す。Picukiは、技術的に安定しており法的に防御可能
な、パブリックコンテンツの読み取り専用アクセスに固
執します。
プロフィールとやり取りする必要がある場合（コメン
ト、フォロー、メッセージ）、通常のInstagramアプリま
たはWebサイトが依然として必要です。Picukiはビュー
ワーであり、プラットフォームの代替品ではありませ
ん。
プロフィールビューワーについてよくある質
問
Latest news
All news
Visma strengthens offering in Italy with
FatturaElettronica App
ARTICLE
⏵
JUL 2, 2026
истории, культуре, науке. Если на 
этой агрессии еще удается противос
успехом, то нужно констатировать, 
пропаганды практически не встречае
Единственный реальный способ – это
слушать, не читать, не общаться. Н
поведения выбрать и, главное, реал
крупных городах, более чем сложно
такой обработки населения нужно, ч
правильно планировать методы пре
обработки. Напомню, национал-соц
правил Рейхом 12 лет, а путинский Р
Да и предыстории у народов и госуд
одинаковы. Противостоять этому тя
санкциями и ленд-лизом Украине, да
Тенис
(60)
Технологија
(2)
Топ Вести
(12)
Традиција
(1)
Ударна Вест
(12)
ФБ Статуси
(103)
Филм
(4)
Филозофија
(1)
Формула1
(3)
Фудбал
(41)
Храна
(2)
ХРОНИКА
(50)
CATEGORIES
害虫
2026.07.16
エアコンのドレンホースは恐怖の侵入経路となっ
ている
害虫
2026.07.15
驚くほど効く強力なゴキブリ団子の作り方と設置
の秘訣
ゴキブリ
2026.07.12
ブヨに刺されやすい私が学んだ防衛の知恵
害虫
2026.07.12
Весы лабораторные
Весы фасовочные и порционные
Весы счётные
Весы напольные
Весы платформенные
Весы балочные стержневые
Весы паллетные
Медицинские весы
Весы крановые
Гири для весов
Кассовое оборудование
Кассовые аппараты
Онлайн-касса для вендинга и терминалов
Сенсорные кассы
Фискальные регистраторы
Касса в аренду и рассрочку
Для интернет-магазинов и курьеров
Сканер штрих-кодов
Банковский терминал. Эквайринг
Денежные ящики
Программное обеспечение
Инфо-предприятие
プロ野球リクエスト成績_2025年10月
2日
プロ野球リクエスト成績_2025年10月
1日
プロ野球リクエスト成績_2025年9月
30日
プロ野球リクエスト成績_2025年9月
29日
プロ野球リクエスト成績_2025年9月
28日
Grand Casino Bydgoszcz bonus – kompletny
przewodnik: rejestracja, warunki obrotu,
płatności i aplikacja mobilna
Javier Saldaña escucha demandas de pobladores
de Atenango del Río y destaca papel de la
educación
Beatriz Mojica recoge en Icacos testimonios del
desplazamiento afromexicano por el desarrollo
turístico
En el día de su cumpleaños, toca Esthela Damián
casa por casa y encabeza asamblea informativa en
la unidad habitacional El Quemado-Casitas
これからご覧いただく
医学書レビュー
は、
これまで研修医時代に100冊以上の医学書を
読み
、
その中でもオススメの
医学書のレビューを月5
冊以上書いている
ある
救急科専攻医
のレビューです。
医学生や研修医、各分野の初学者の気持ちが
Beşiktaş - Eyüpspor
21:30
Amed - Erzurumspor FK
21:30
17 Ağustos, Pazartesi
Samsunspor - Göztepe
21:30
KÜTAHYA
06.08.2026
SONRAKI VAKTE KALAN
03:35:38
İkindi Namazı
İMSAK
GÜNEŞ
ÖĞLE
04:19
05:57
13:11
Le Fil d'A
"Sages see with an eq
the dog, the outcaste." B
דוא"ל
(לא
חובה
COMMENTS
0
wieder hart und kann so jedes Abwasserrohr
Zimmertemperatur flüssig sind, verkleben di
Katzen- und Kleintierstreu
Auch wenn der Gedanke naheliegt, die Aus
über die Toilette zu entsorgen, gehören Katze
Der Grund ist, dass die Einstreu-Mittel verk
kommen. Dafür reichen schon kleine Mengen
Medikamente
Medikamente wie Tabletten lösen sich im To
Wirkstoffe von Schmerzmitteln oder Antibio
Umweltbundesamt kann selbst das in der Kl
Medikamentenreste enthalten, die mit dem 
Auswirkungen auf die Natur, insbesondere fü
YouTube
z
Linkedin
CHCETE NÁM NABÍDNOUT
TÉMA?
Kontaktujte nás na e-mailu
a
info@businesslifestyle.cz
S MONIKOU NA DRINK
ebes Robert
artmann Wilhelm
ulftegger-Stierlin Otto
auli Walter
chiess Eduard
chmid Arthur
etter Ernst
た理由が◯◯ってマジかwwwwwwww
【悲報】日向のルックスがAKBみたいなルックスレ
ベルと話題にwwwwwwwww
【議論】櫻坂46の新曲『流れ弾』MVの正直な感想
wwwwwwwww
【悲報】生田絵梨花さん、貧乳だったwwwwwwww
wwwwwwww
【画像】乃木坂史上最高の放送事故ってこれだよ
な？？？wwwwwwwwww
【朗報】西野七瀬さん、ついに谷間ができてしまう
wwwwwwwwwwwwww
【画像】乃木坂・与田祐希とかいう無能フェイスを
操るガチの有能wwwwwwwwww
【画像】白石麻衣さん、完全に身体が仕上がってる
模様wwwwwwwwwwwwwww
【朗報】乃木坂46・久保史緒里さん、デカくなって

---------------

◆ **WORK ORDER**
Only the lines from the first line of the records through the line containing "правил Рейхом 12 лет, а путинский Р" should be repeated, exactly as they appear.

◆ **EXERCISE RESPONSE**
す。Picukiは、技術的に安定しており法的に防御可能
な、パブリックコンテンツの読み取り専用アクセスに固
執します。
プロフィールとやり取りする必要がある場合（コメン
ト、フォロー、メッセージ）、通常のInstagramアプリま
たはWebサイトが依然として必要です。Picukiはビュー
ワーであり、プラットフォームの代替品ではありませ
ん。
プロフィールビューワーについてよくある質
問
Latest news
All news
Visma strengthens offering in Italy with
FatturaElettronica App
ARTICLE
⏵
JUL 2, 2026
истории, культуре, науке. Если на 
этой агрессии еще удается противос
успехом, то нужно констатировать, 
пропаганды практически не встречае
Единственный реальный способ – это
слушать, не читать, не общаться. Н
поведения выбрать и, главное, реал
крупных городах, более чем сложно
такой обработки населения нужно, ч
правильно планировать методы пре
обработки. Напомню, национал-соц
правил Рейхом 12 лет, а путинский Р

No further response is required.